Kathleen Flenniken & Ceiridwen Terrill
at Concordia University
Concordia University George R. White Library & Learning Center
2800 NE Liberty,
Portland, OR 97211
Thursday, March 20, 2014
11:00 - 12:00 pm
Class & Discussion Session
Science Writing Social Change
Room GRW 201, Second Floor
12:30 - 1:30 pm
Poetry & Prose Reading
Room GRW 108, First Floor
presented by Concordia University Libraries’ Art & Culture Program
co-sponsored by Mountain Writers Series
Free and open to the public.
Kathleen Flenniken is the author of two poetry collections. Plume (University of Washington Press, 2012), a meditation on the Hanford Nuclear Site, won the Washington State Book Award and was a finalist for the William Carlos Williams Award from the Poetry Society of America. Famous (University of Nebraska Press, 2006) won the Prairie Schooner Book prize and was named an ALA Notable Book.
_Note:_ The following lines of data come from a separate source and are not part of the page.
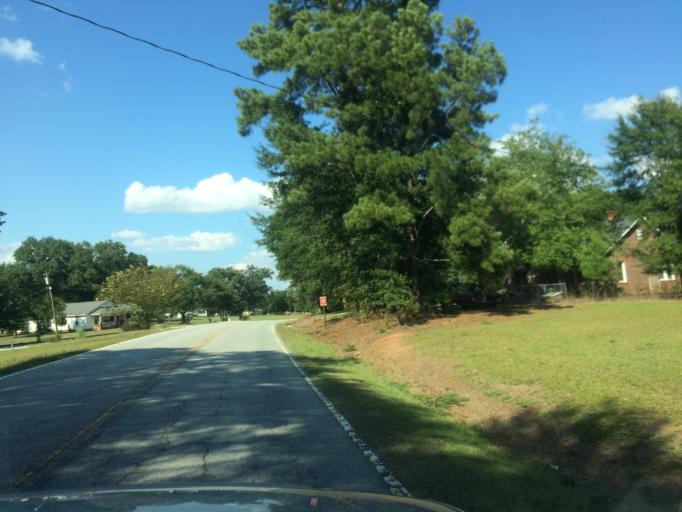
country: US
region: South Carolina
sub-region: Greenwood County
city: Ware Shoals
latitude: 34.4441
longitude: -82.2126
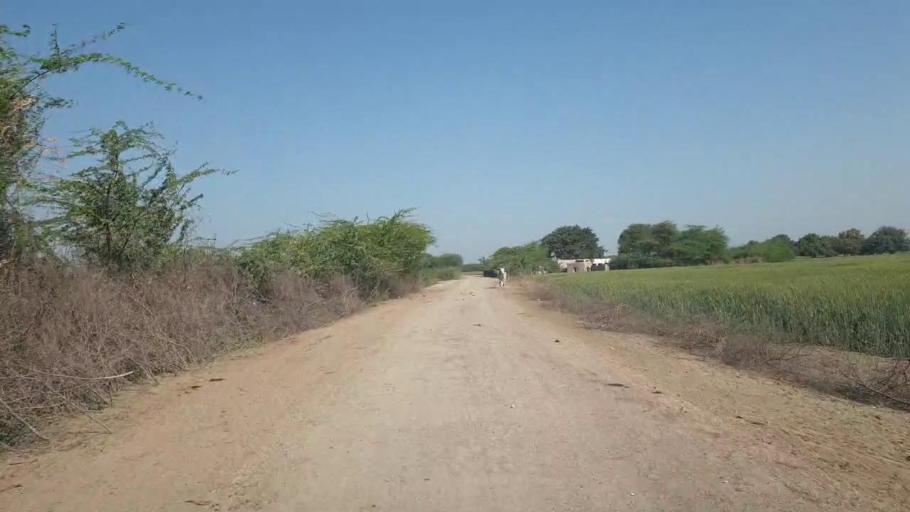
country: PK
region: Sindh
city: Umarkot
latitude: 25.2984
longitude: 69.6546
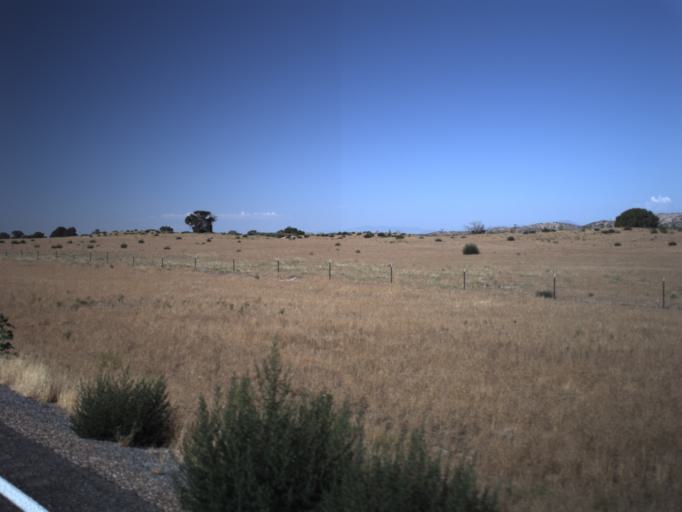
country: US
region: Utah
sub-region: Millard County
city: Delta
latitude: 39.6342
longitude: -112.3077
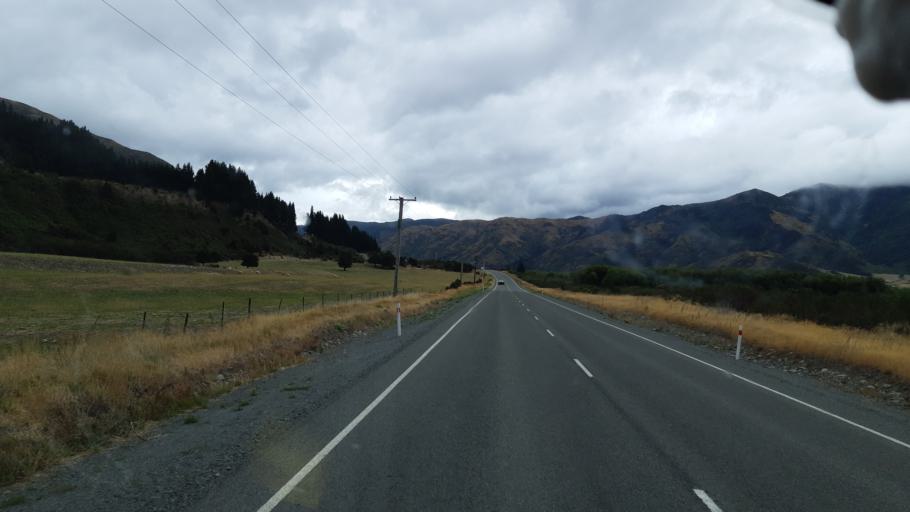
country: NZ
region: Canterbury
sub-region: Hurunui District
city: Amberley
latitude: -42.5709
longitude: 172.7047
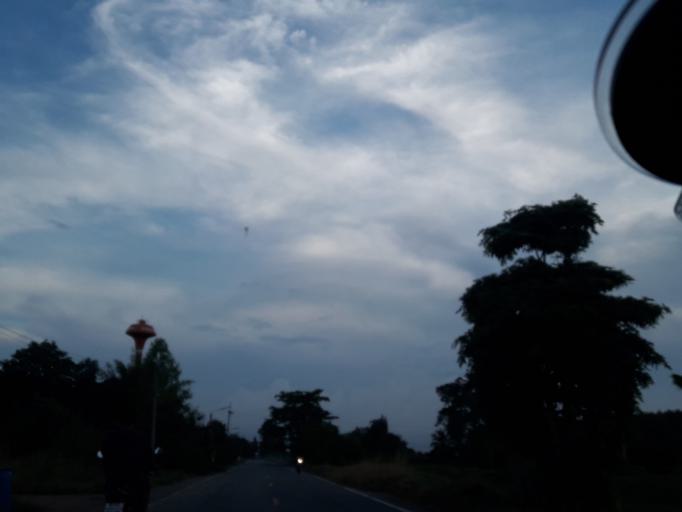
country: TH
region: Pathum Thani
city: Nong Suea
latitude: 14.1792
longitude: 100.8689
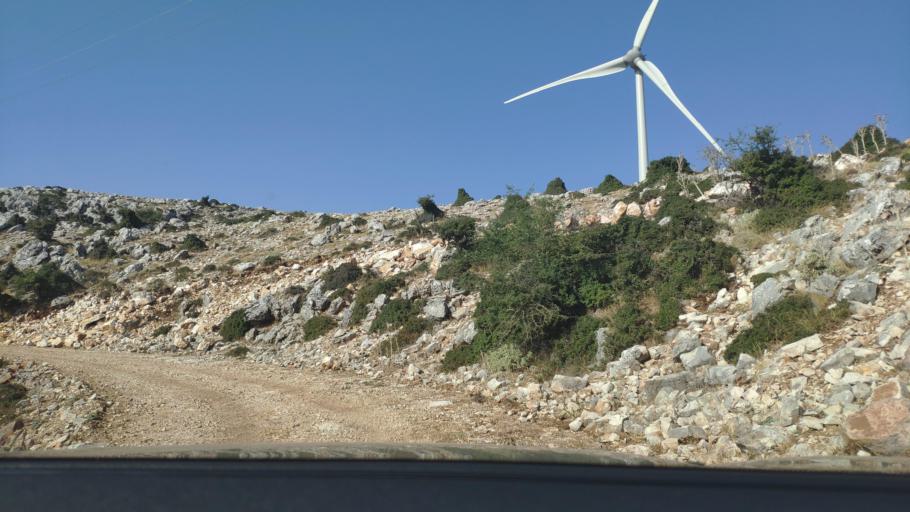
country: GR
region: West Greece
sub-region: Nomos Aitolias kai Akarnanias
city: Monastirakion
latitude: 38.8169
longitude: 20.9789
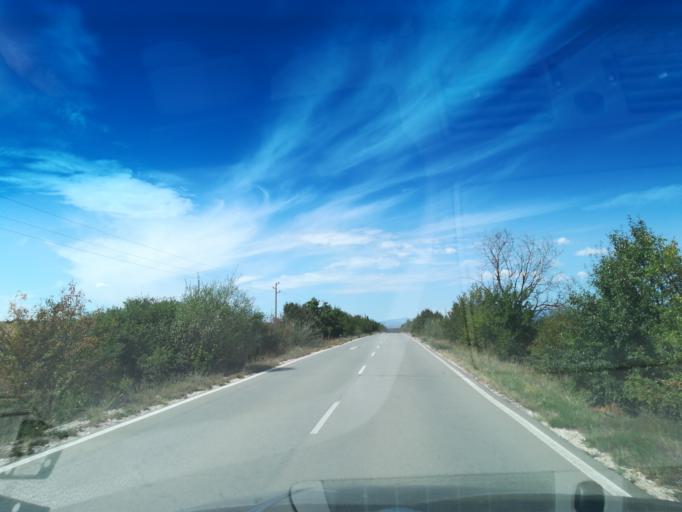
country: BG
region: Plovdiv
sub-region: Obshtina Suedinenie
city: Suedinenie
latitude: 42.4015
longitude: 24.5354
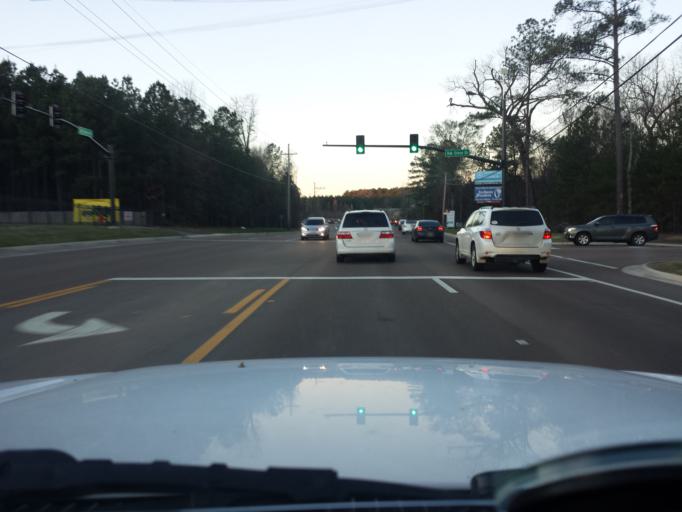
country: US
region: Mississippi
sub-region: Madison County
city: Ridgeland
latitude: 32.3714
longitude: -90.0517
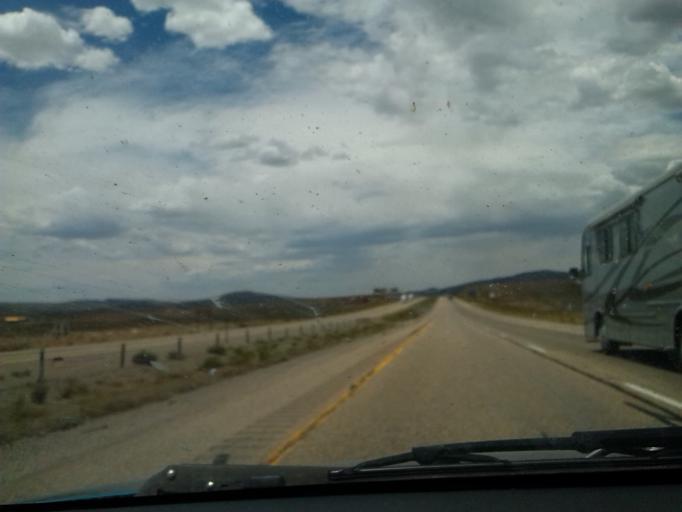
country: US
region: Wyoming
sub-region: Carbon County
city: Rawlins
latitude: 41.7831
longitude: -107.1526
Her other awards include a Pushcart Prize and fellowships from the National Endowment for the Arts and Artist Trust. Flenniken works with Writers in the Schools and other arts agencies bringing poetry to youth and serves as Washington State’s Poet Laureate until February 2014.
Ceiridwen Terrill is the author of two books of nonfiction.Unnatural Landscapes: Tracking Invasive Species (University of Arizona Press, 2007), and Part Wild: Caught Between the Worlds of Wolves and Dogs (Scribner, 2011), a finalist for the 2013 Oregon Book Award. She is at work on a new memoir, tentatively titled Go Fish, about coming of age at the end of the Cold War and her family’s connection to the Hanford Nuclear Site. Her articles have appeared in Slate and High Country News, among other publications. Terrill teaches environmental journalism and science writing at Concordia University in Portland. She is a passionate equestrian and backpacker.